The close-proximity of the microphone to Harris’ mouth captures her incredibly soft voice as well as her slight breaths. You can practically hear when she opens and closes her lips. This unembellished recording style creates a nurturing element that is unique to Grouper. On the eight-minute “Holding,” Harris slightly lets her guard down as her vocals inch toward the surface. It’s a moment of clarity and enlightenment as she struggles to contain it: “I hear you calling and I want to go straight into the valleys of your arms and disappear there.” She is searching for permanence in a field of decay. As “Holding” is the last song she recorded in 2011, she ends her time in Portugal in a state of strength, but uncertainty.
In closing out Ruins, Harris completed her journey with a new song made three years later. “Made of Air” is a reflection piece that is as desolate as it is telling. Utilizing sounds from a thunderstorm, she comes full circle. The album opened up with sounds of the natural surroundings and now she is reflecting on that storm three years prior that made the electricity go out and the microwave beep.
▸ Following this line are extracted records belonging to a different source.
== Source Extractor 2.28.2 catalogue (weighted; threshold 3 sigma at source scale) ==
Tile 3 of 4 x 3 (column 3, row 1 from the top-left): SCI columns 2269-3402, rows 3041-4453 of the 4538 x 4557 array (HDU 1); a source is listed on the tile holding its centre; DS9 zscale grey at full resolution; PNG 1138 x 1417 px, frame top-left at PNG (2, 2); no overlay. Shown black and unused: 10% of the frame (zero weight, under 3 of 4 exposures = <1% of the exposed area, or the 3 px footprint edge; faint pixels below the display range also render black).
It’s deeply personal and the only song that doesn’t feature a piano, but, instead, is replaced with light synths. It’s a calming and intimate closing and an obvious break from the burdensome weight of the rest of the album. Ruins is a muted and gentle anguish tethered to the emptiness of times past, and it’s a stunning work that parallels Grouper’s 2008 breakthrough, Dragging a Dead Deer Up a Hill.